In a contract of this type, where the quality standards are set forth with great specificity, the failure to satisfy one of the specifically enumerated standards is a "substantial impairment." UTZ obviously cares the most about the specific quality specifications, as is evident from the numerous references throughout the contract.
Additionally, I find that UTZ' determination that the potatoes did not meet the required # 2 color standard was made in good faith, as required by UCC § 1-203. As noted above, the manner of visual testing utilized by UTZ was reasonable and customary. Further, Smith and DeGroft, the UTZ testers who rejected Hubbard's potatoes, provided credible testimony about their respective experience (Smith--30 years, DeGroft--5-6 years) and method of making such determinations. Accordingly, I find that UTZ fairly and in good faith determined that Hubbard's potatoes were nonconforming.
Thus, I find that Hubbard's failure to meet the proper color standard amounted to a "substantial impairment" of the installments (§ 2- 612(2)), substantially impairing the whole contract (§ 2-612(3)). Accordingly, I find that UTZ' rejection of Hubbard's potatoes was proper.32
Questions and Problem
1) If only 84.9% (as compared to 85%) of a shipment of potatoes had graded to 1 7/8” minimum size, would the buyer have been permitted to reject the installment? Of what significance is the contractual provision stating "only specified varieties as stated in contract will be accepted"? See UCC § 1-102(3) [Revised UCC § 1-302]. See also UCC § 2-612, official comment 4.
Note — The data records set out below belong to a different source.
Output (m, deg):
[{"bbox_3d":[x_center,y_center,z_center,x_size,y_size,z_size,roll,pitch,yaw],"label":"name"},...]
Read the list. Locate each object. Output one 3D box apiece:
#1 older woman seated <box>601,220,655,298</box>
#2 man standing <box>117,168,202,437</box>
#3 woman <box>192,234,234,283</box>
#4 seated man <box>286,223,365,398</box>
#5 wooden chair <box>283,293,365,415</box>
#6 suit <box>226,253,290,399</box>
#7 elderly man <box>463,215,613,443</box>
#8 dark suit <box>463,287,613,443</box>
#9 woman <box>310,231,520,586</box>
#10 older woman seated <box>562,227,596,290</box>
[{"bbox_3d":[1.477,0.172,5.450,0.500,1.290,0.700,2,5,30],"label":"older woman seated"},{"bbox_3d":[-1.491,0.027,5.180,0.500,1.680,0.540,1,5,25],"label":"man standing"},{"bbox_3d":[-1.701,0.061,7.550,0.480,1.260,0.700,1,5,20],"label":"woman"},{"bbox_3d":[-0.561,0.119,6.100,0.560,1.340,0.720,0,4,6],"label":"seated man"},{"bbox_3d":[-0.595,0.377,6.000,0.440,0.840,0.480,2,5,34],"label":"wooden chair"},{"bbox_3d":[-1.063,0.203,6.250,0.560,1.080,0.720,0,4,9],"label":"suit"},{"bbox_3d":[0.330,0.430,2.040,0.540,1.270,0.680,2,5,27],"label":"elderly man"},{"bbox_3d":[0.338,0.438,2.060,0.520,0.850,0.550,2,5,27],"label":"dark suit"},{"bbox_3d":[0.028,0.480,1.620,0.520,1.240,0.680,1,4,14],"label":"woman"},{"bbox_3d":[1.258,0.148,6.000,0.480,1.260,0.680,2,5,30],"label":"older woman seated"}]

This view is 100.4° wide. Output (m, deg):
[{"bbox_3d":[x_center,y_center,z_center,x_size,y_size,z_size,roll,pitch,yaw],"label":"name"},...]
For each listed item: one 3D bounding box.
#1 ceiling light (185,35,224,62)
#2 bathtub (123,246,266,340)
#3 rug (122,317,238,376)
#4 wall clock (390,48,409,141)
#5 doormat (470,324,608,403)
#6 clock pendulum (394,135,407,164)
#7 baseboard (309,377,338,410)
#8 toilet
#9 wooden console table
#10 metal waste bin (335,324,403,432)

2) In this case, the seller decided not to ship any more potatoes. What result if on October 8, 1992 the buyer had told the seller that the contract was canceled and that no further shipments would be accepted? See UCC § 2-612, official comment 6.
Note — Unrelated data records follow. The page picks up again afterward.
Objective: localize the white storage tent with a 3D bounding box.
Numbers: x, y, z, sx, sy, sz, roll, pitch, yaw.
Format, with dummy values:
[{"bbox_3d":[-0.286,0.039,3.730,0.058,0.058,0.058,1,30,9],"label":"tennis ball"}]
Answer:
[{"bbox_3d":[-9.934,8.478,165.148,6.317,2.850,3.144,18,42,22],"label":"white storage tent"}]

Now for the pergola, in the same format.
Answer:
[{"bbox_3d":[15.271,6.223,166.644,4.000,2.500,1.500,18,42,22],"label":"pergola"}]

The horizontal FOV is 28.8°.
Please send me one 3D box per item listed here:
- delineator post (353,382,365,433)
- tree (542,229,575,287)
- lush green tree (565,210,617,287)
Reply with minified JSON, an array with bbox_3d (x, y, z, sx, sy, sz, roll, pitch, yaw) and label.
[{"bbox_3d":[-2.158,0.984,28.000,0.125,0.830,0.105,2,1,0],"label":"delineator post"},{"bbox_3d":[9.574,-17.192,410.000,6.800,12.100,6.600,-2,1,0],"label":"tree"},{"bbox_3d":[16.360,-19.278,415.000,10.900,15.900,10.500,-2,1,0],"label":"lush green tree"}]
Problem 67 - Buyer contracted to buy a set of commemorative plates depicting all of the Presidents of the United States. The plates were limited edition, signed by the artist, who was very famous, and were made of very fine materials. The price of the complete set was $10,000. As the plates were to be manufactured over time, delivery would be in installments. Buyer would pay $200 upon delivery of each plate with the balance due after all of the plates had been delivered. Buyer was a collector of various objects, and believed that a complete set of these plates would appreciate significantly in value. The plates were indeed popular, and the limited edition was quickly sold out. Although there were some slight delays in shipment, the first few plates were everything that Buyer expected in terms of quality. Unfortunately, the Thomas Jefferson plate had a slight scratch on it that was apparently attributable to mishandling by seller’s shipment department. In Buyer’s expert opinion as a collector, the defect would substantially diminish the value of the collection as a whole, although each non-defective plate still would be worth at least as much as Buyer was paying for them. No precise estimate could be given for the amount of diminishment of value in the future, but Buyer thought it could be in the thousands of dollars. When Buyer complained to Seller and demanded a replacement plate, Seller refused. It would cost too much money for Seller to obtain the necessary materials to produce one more plate – it had only obtained enough to make the limited edition and it had also destroyed the molds for the plates to ensure that its promise to the buyers that no additional plates would be made would be honored. Seller did offer to give Buyer a money allowance – Buyer would be given an allowance of $2000 on the rest of the plates. Use § 2-612 and its official comments to answer these questions: 1) Should Buyer be allowed to reject the Jefferson plate? 2) Should Buyer be allowed to cancel the entire contract? 3) Should Buyer be permitted to revoke acceptance of the plates already delivered? See UCC § 2-608. Why do you think it is that the drafters of the UCC make it more difficult for a buyer to cancel an installment sales contract than a non-installment sale contract?